LANSING, Mich. — Michigan’s apple and grape production are down significantly this year, according to the latest fruit report published by the Michigan Office of the National Agricultural Statistics Service (NASS).

The October Fruit Report, published earlier this month, is forecasting an apple harvest of 530 million pounds, down 31 percent from last year and 40 percent from 2006.

Michigan’s grape production is forecast at 71,000 tons, which is 29 percent fewer than last year.

David Kleweno, director of the Michigan NASS office, said he tries to survey growers who raise a third of the acreage for a particular crop and tries to reach an appropriate cross-section of growers.

There was a weekend during the apple blossom, in the April-May time frame, when the snow stayed on the ground the entire weekend, according to Denise Donahue, executive director of the Michigan Apple Committee.

“Tuesday before Memorial Day, temperatures went to a low of 20 degrees in some places,” she said.

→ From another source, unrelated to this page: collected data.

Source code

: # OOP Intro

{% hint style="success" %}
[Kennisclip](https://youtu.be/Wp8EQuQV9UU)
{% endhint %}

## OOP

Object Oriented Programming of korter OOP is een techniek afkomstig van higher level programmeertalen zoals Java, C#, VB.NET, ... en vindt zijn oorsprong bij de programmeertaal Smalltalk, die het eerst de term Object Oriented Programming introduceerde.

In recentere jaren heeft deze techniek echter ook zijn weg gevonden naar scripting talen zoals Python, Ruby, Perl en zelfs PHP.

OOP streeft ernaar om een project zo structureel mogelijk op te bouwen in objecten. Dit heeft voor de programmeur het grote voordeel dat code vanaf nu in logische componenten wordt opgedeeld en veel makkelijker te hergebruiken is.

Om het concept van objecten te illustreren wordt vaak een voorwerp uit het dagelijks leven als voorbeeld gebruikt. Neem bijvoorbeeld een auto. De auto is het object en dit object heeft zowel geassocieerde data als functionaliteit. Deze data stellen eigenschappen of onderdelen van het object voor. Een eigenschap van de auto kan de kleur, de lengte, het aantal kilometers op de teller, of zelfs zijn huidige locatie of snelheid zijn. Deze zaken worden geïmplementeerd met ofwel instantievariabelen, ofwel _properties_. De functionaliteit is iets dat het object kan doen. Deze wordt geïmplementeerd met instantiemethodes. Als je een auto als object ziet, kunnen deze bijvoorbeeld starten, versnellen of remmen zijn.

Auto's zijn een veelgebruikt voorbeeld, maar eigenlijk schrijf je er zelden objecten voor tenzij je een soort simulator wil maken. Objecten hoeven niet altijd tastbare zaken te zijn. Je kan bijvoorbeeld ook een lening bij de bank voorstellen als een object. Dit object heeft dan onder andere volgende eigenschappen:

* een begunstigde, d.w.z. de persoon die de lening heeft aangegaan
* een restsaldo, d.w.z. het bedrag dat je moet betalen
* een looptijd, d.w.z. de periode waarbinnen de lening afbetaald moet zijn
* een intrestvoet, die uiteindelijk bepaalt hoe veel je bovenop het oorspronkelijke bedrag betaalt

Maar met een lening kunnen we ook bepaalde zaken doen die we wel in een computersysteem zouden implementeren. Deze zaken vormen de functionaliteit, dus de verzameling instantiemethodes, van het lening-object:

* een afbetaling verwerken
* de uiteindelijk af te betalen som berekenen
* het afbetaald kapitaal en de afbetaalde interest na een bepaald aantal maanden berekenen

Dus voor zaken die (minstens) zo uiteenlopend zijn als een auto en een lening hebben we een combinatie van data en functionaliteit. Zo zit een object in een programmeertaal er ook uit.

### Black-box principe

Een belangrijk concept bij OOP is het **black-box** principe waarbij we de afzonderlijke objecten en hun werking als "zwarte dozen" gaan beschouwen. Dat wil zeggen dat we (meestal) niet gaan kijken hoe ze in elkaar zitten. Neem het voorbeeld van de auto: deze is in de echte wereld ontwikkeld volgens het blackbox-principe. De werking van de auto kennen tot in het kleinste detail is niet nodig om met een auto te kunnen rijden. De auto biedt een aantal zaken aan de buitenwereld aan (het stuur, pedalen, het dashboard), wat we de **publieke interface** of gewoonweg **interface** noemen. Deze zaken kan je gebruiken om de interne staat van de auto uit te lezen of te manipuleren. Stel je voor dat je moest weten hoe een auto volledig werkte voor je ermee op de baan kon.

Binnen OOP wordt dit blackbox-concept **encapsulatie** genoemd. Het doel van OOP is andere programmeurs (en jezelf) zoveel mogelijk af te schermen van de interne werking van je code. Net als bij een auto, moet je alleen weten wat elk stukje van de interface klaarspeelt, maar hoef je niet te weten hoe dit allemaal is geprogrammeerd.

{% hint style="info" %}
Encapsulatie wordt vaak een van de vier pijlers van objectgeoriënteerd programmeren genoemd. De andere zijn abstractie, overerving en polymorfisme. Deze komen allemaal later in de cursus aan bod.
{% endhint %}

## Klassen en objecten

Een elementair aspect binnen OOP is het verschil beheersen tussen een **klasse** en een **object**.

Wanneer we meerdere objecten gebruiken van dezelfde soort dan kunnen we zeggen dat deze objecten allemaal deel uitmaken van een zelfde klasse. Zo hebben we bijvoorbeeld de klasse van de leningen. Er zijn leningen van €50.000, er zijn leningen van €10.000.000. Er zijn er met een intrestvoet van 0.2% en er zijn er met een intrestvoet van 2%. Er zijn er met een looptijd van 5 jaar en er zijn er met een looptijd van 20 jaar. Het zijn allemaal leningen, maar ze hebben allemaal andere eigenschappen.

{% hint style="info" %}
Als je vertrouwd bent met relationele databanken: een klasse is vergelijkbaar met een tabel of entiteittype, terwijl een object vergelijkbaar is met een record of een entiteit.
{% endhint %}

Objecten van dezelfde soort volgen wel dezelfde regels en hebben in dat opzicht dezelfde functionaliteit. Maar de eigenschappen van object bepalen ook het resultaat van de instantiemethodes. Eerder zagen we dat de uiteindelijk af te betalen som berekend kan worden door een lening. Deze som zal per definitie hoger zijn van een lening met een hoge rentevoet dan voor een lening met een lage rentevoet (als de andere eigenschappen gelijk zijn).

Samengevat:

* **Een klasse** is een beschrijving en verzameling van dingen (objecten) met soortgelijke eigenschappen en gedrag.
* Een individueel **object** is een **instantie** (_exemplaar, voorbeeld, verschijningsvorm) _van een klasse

“There was also a lot of rain over the summer and some of it had hail. Good news is we had rain, bad news is there was hail in some of it.”

Donahue said fruit growers are usually diversified to protect themselves against a bad crop in any particular year, and tend to have orchards in different places so that a bad rain, frost or other weather incident will not take out their entire source of income for that year.

There are about 950 apple growers in the state, with 65 percent of apple production in an area known as the Fruit Ridge, northwest of Grand Rapids.

John Jasper, regional manager for the National Grape Cooperative, which owns Welch’s Foods, described the season for the juice grape industry in Michigan as a combination of good and bad elements.
“This year, although there was frost damage, all the rain we got in September really sized up the crop,” he said. “We’re struggling with some of our crops because of all the late rain, which diluted some of our sugar solids. We’re late on our season.”

Jasper said grape growers are usually done with their harvest by now. The juice grape industry is struggling because of bad weather conditions over the past few years, according to Kleweno. He described 2006 for juice grapes as a “huge, devastating year,” but said this year’s 71,000 tons is “not a huge crop.” Frost was the culprit in 2006.

Kleweno said the wine grape industry, which is a smaller part of the grape industry in Michigan, has been able to cope with bad weather better because it’s been able to keep prices up on its product. The implication for multiple bad years for the juice grape industry is that growers might become discouraged about that particular commodity, he said.

He also said fewer apples this year might mean there will be less variety available to the consumer, more imported apples and fewer exports of Michigan apples into other states.